**DATASET ENTRIES**
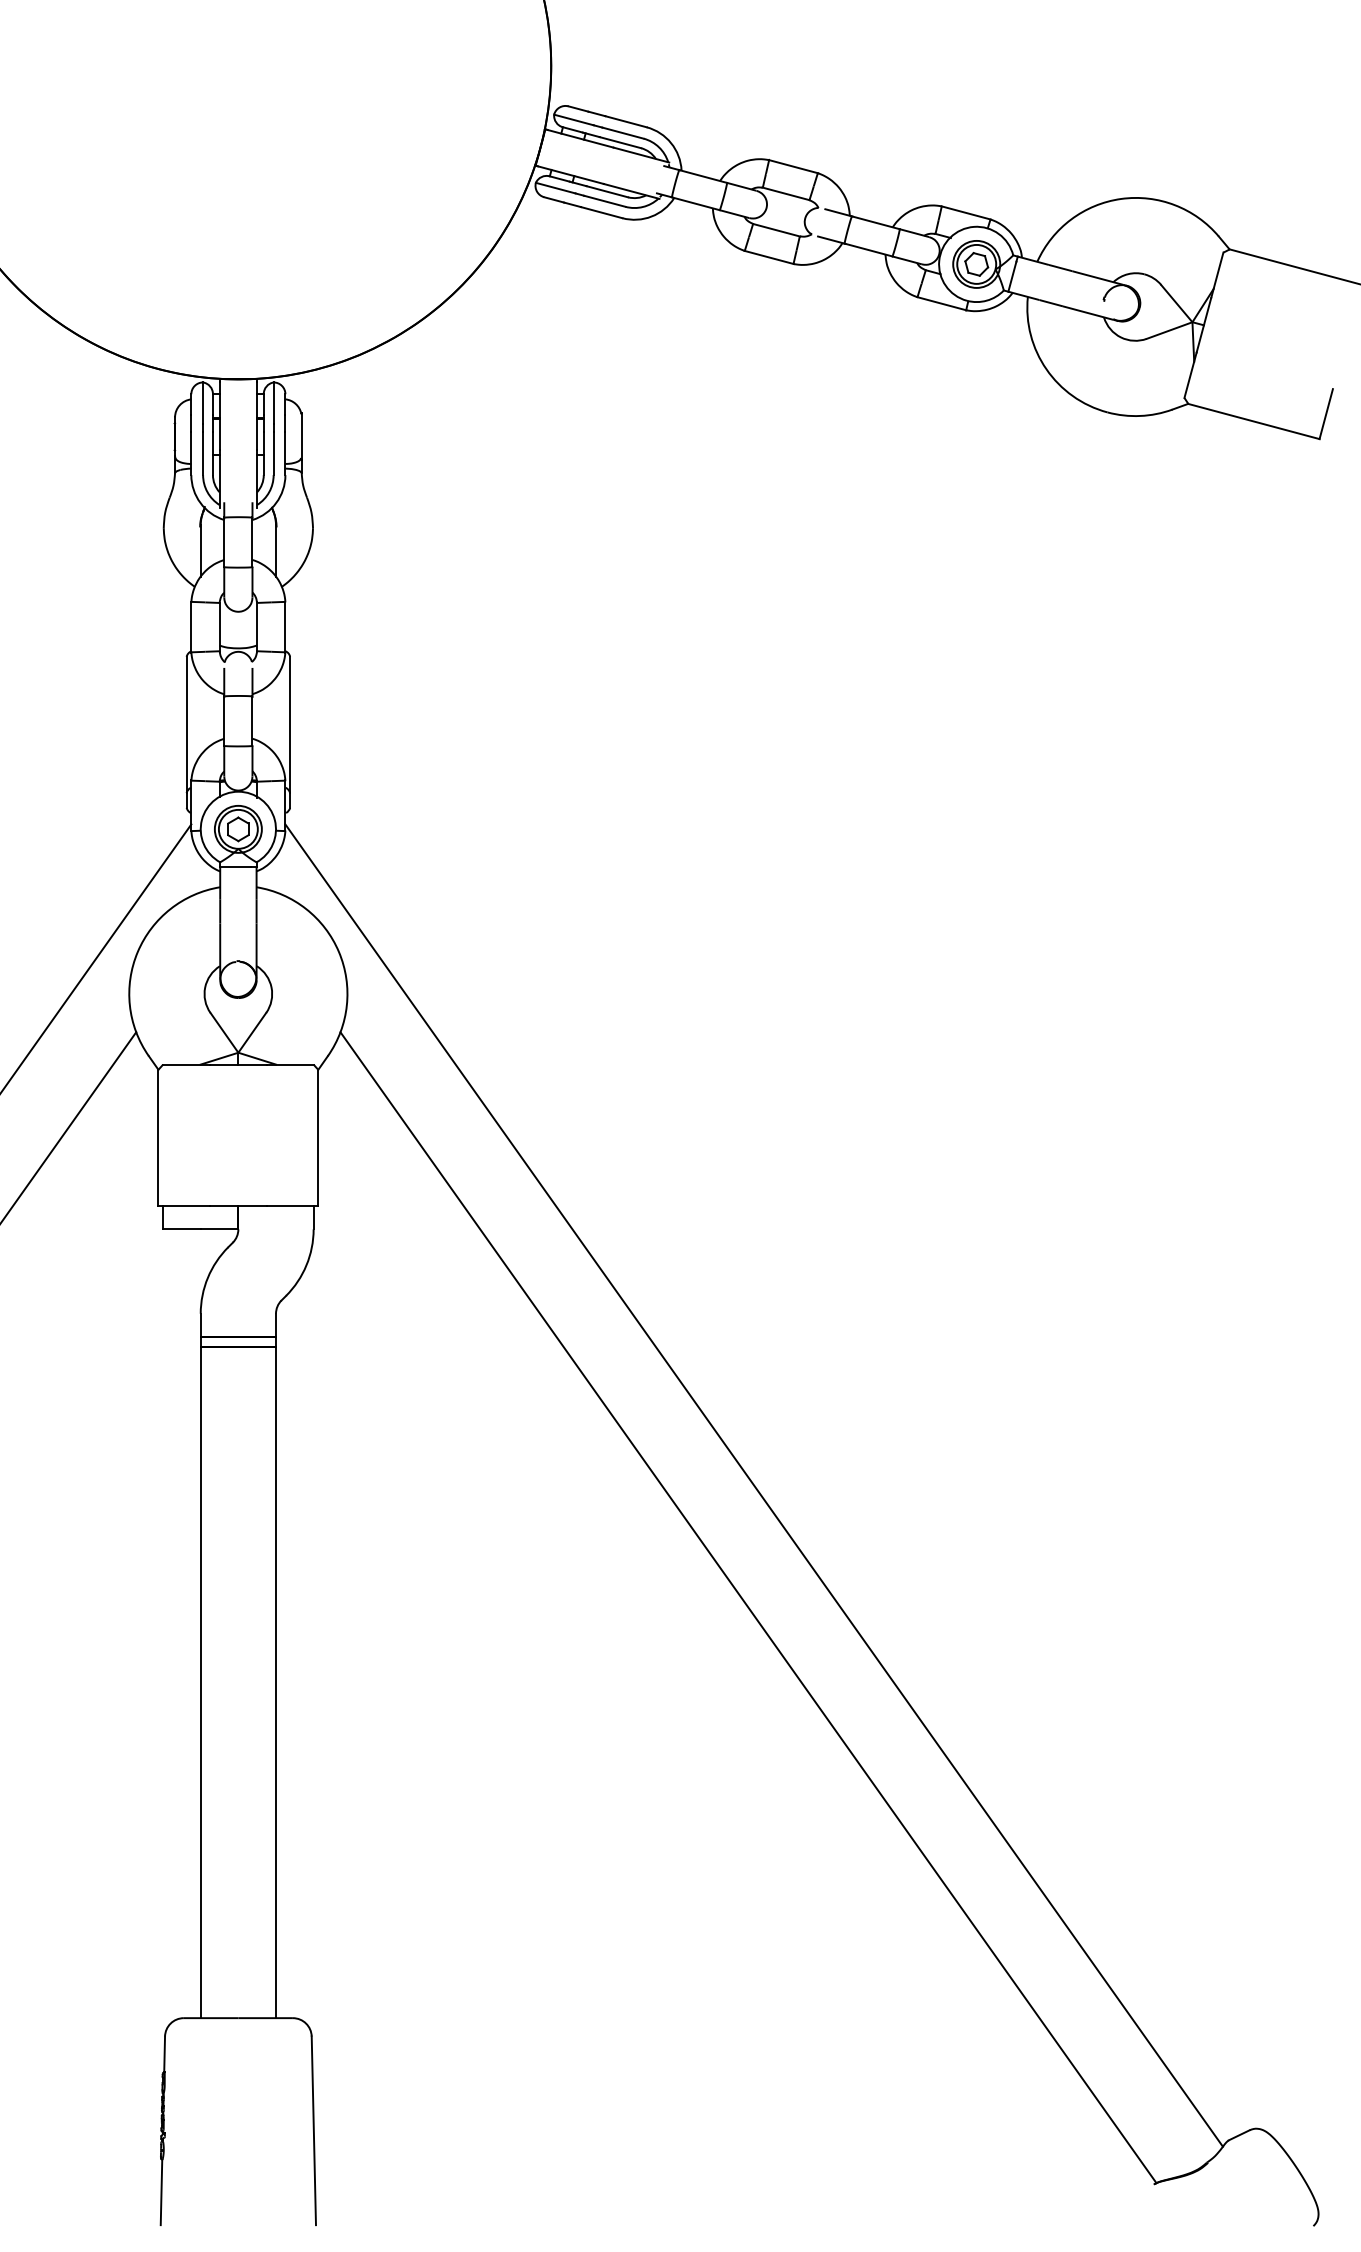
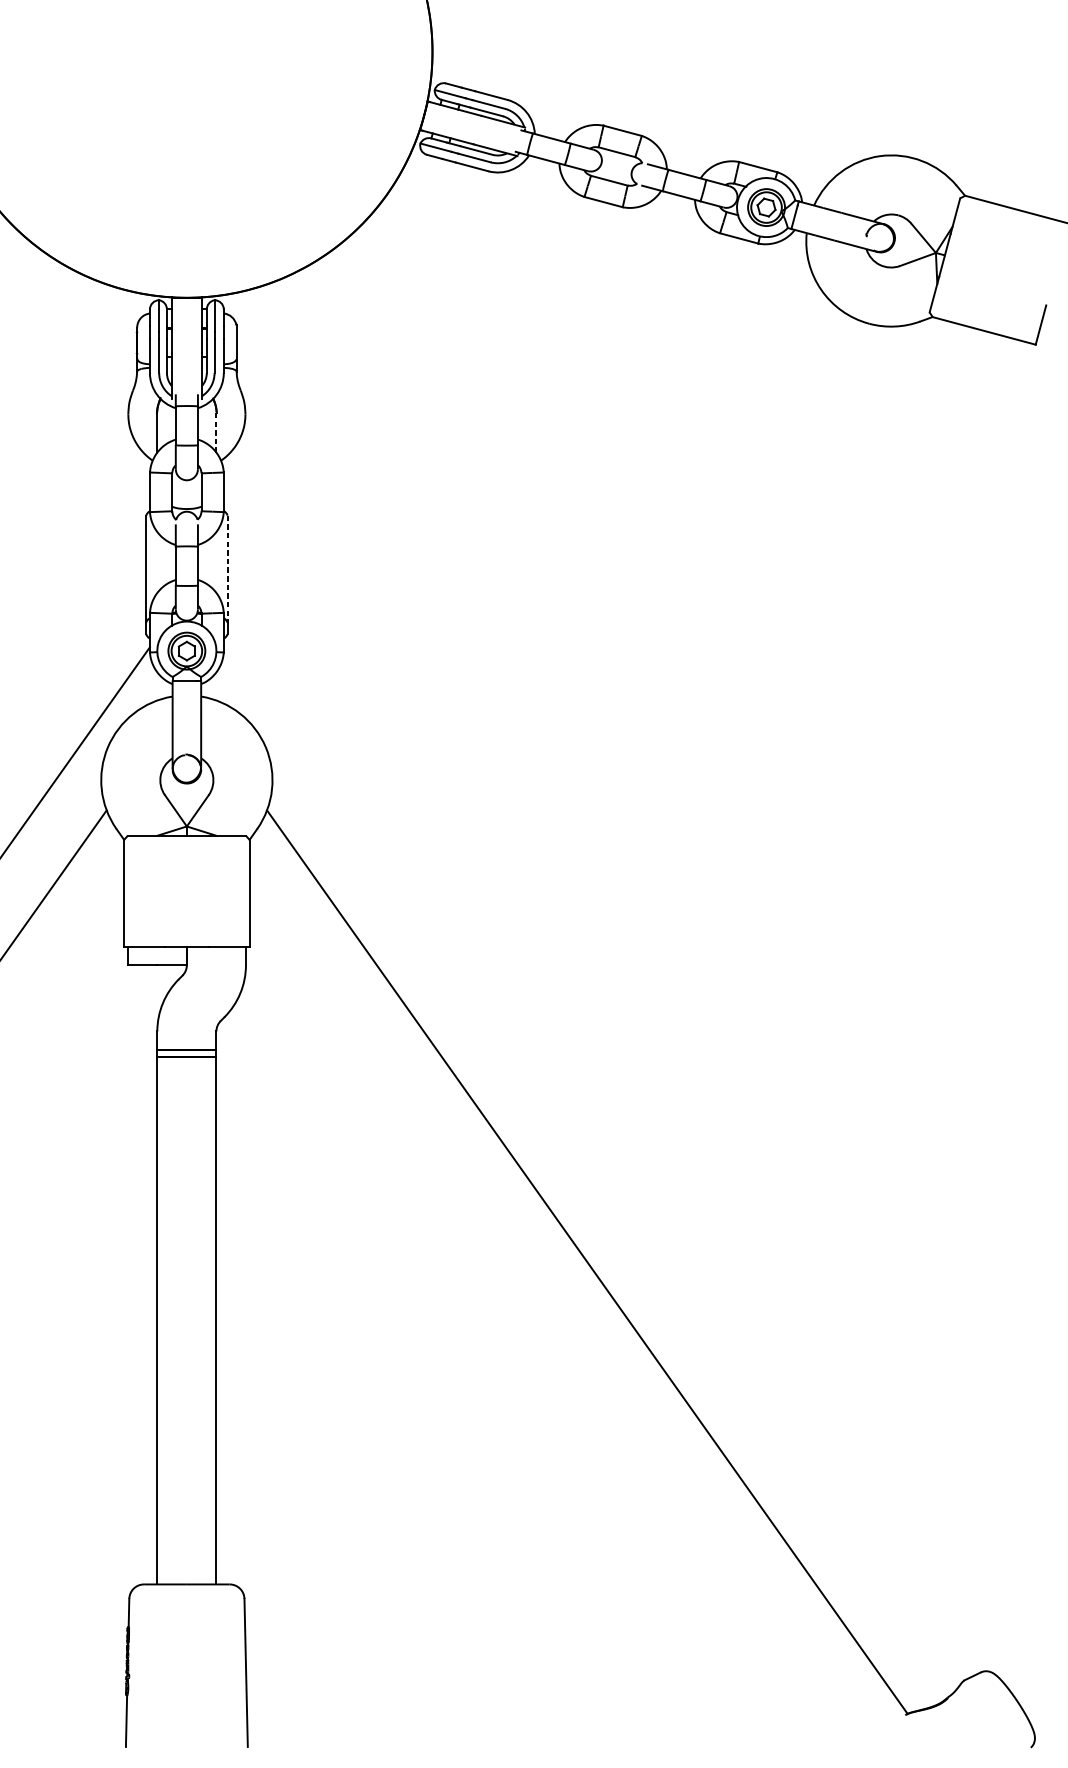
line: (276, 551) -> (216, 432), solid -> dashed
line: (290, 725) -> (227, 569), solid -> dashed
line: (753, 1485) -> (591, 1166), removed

==

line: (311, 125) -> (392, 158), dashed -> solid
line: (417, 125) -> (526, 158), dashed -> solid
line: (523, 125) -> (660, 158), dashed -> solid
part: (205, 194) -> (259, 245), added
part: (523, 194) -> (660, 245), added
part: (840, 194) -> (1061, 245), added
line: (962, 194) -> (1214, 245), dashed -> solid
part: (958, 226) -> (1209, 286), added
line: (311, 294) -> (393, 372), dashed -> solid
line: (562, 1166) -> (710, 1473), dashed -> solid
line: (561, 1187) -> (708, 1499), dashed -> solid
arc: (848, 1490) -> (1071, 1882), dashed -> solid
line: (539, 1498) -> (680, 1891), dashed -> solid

**TASK DESCRIPTION**
Return only the part of the records above that opens with the line containing "line: (562, 1166)" and closes with the line containing "line: (539, 1498)", ends included.

**TASK OUTPUT**
line: (562, 1166) -> (710, 1473), dashed -> solid
line: (561, 1187) -> (708, 1499), dashed -> solid
arc: (848, 1490) -> (1071, 1882), dashed -> solid
line: (539, 1498) -> (680, 1891), dashed -> solid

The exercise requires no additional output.